- **WORK TO BE COMPLETED**
Identify each line below that contains the word "Urban", and copy it out.
INFORMATION section start
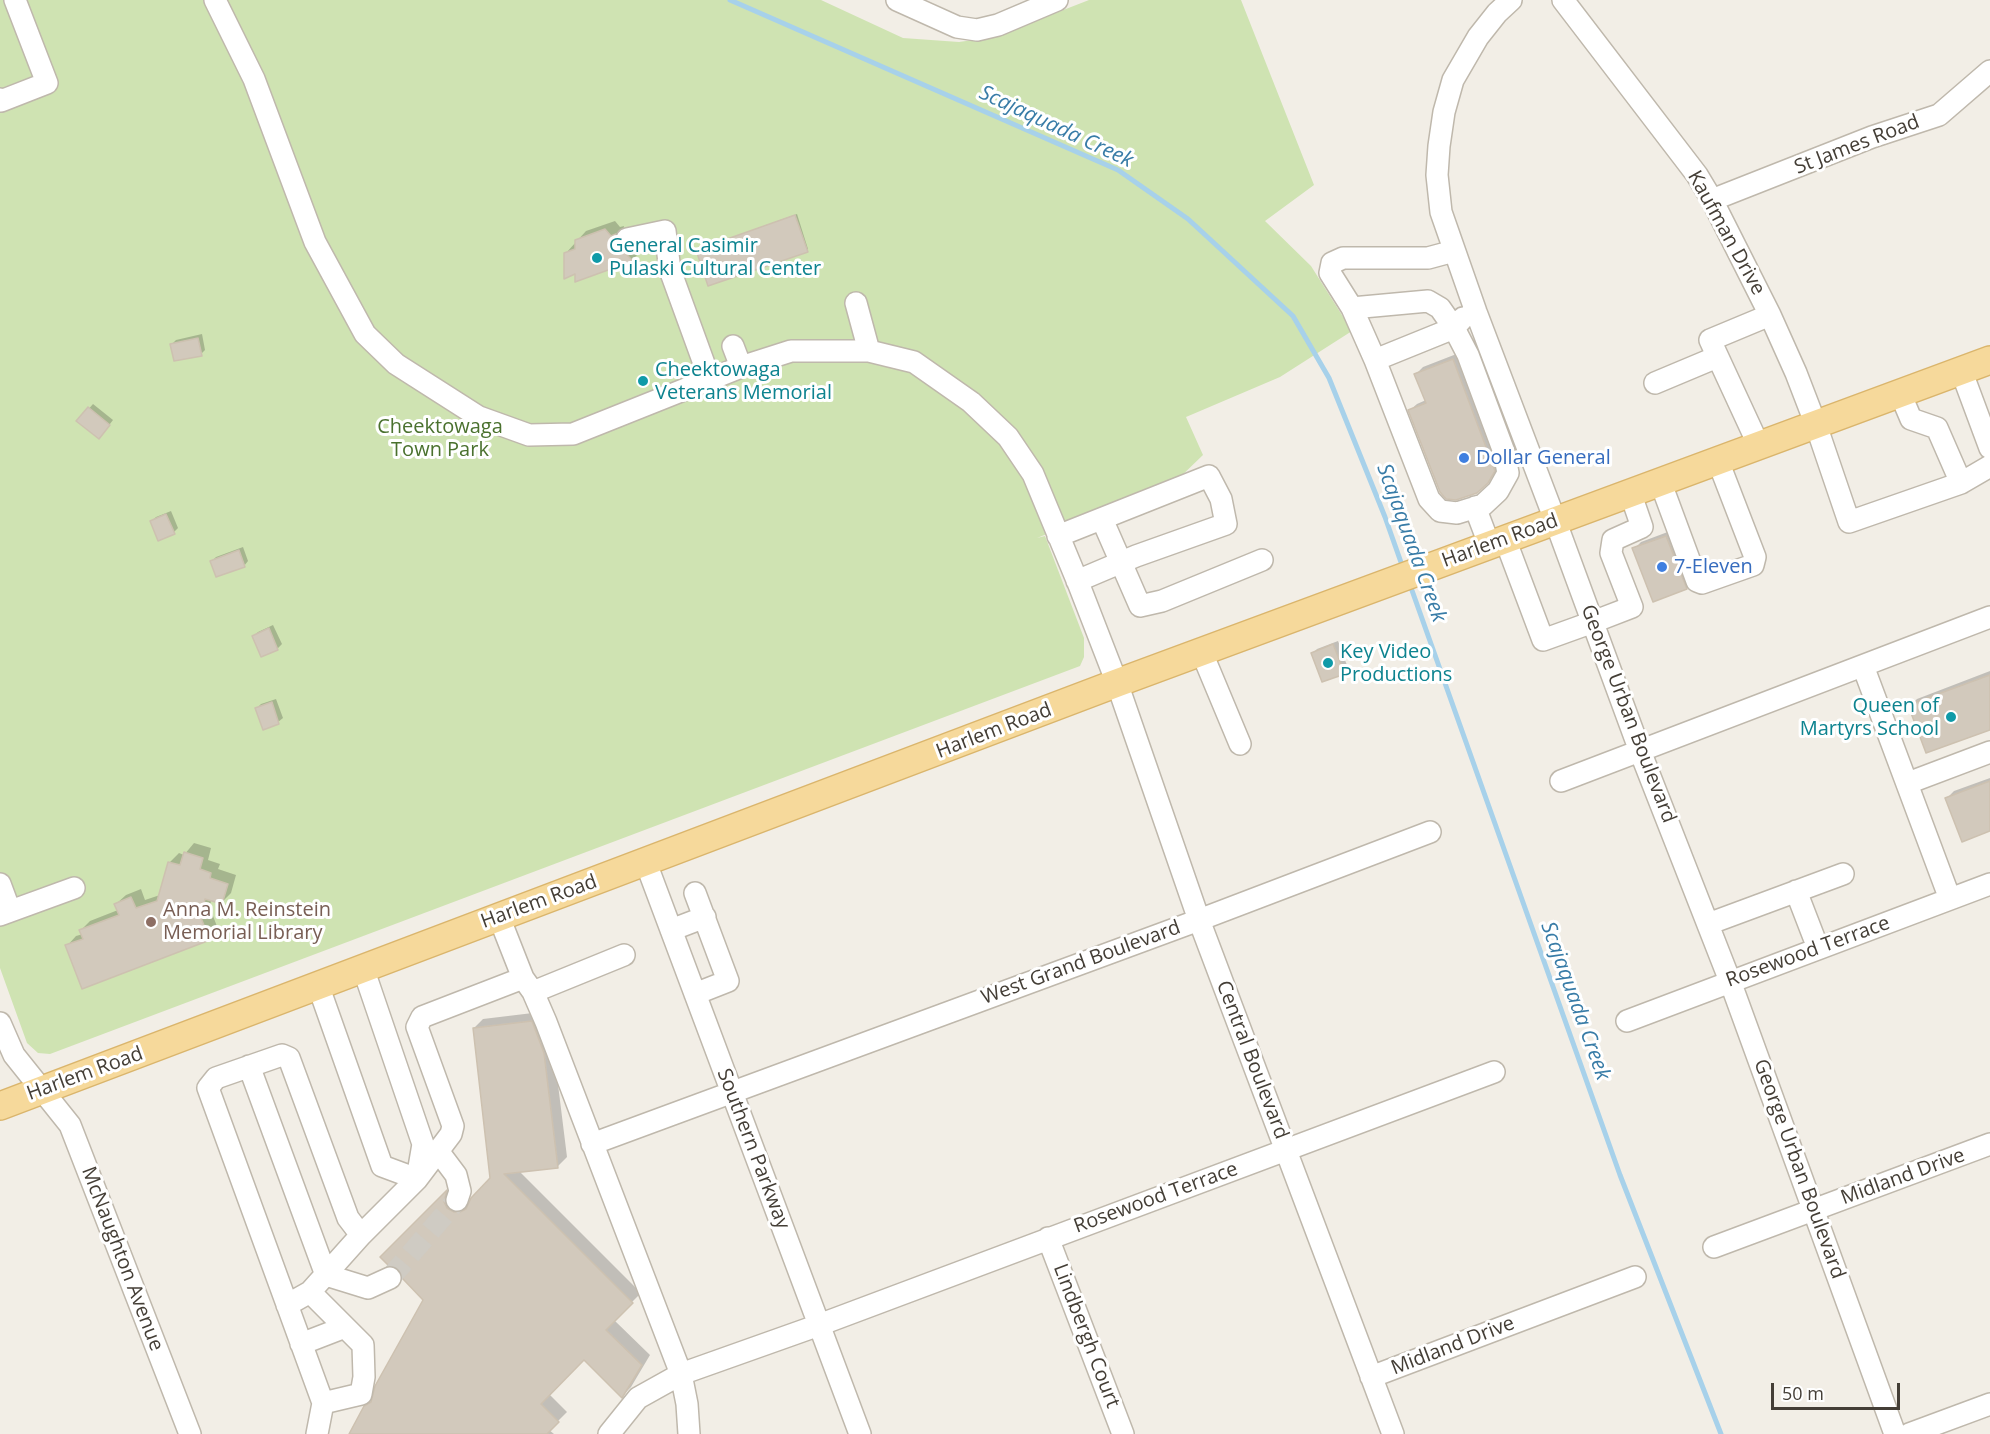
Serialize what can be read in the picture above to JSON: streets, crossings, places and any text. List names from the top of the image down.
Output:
{
  "streets": {
    "main road": ["Harlem Road"],
    "street": [
      "St James Road",
      "Kaufman Drive",
      "George Urban Boulevard",
      "Rosewood Terrace",
      "West Grand Boulevard",
      "Central Boulevard",
      "Southern Parkway",
      "Midland Drive",
      "McNaughton Avenue",
      "Lindbergh Court"
    ]
  },
  "crossings": [
    ["St James Road", "Kaufman Drive"],
    ["Kaufman Drive", "Harlem Road"],
    ["Harlem Road", "George Urban Boulevard"],
    ["Harlem Road", "Central Boulevard"],
    ["Harlem Road", "Southern Parkway"],
    ["Harlem Road", "McNaughton Avenue"],
    ["George Urban Boulevard", "Rosewood Terrace"],
    ["George Urban Boulevard", "Midland Drive"],
    ["Rosewood Terrace", "Central Boulevard"],
    ["Rosewood Terrace", "Southern Parkway"],
    ["Rosewood Terrace", "Lindbergh Court"],
    ["West Grand Boulevard", "Central Boulevard"],
    ["West Grand Boulevard", "Southern Parkway"],
    ["Central Boulevard", "Midland Drive"]
  ],
  "water": ["Scajaquada Creek"],
  "parks": ["Cheektowaga Town Park"],
  "places": [
    "General Casimir Pulaski Cultural Center",
    "Cheektowaga Veterans Memorial",
    "Dollar General",
    "7-Eleven",
    "Key Video Productions",
    "Queen of Martyrs School",
    "Anna M. Reinstein Memorial Library"
  ],
  "scale_bar": "50 m"
}
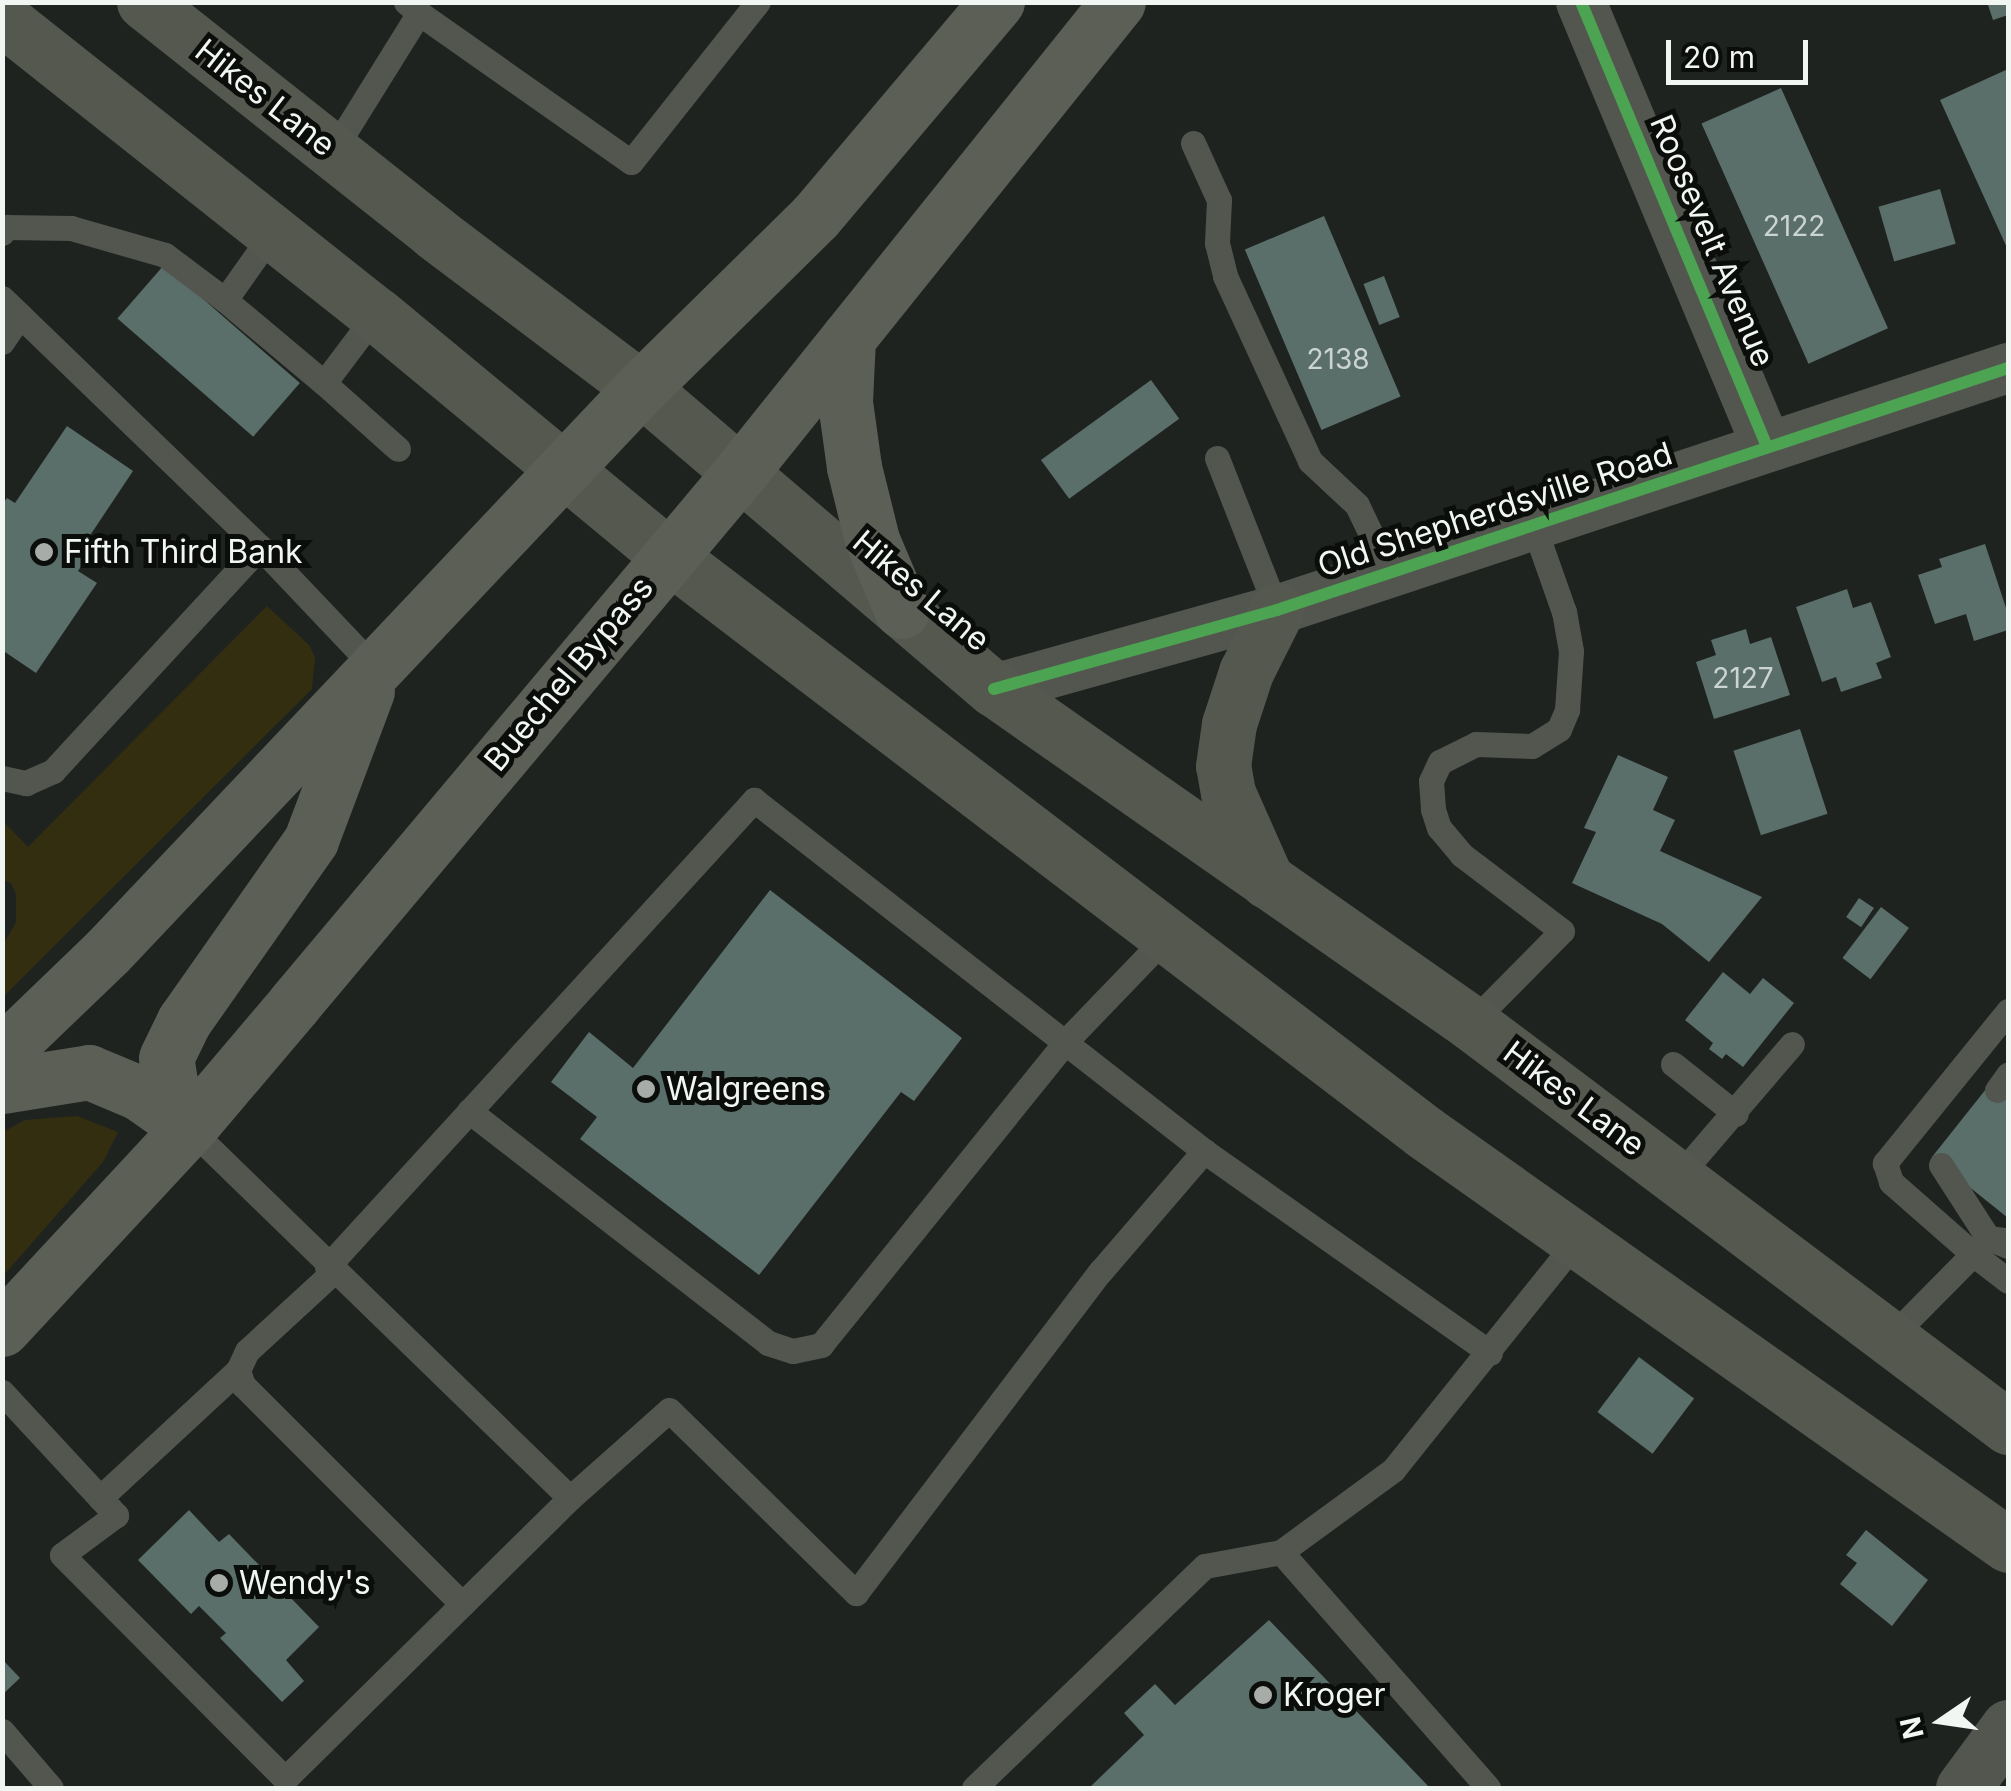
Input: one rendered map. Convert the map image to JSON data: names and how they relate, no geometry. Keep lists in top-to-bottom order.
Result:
{
  "streets": {
    "main road": ["Hikes Lane", "Buechel Bypass"],
    "street": ["Roosevelt Avenue", "Old Shepherdsville Road"]
  },
  "crossings": [
    ["Hikes Lane", "Old Shepherdsville Road"],
    ["Hikes Lane", "Buechel Bypass"],
    ["Roosevelt Avenue", "Old Shepherdsville Road"]
  ],
  "places": [
    "Fifth Third Bank",
    "Walgreens",
    "Wendy's",
    "Kroger"
  ],
  "house_numbers": ["2122", "2138", "2127"],
  "scale_bar": "20 m",
  "north": "left"
}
INFORMATION section end
- **ANSWER SPACE**
      "George Urban Boulevard",
    ["Harlem Road", "George Urban Boulevard"],
    ["George Urban Boulevard", "Rosewood Terrace"],
    ["George Urban Boulevard", "Midland Drive"],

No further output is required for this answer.